» Data listing

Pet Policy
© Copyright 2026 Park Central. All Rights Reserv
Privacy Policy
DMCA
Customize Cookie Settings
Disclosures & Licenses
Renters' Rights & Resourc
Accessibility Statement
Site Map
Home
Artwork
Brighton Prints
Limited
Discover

» What you have to do
Write out the listing above line for line, keeping every word, letter and mark unchanged.

» Answer to the exercise
Pet Policy
© Copyright 2026 Park Central. All Rights Reserv
Privacy Policy
DMCA
Customize Cookie Settings
Disclosures & Licenses
Renters' Rights & Resourc
Accessibility Statement
Site Map
Home
Artwork
Brighton Prints
Limited
Discover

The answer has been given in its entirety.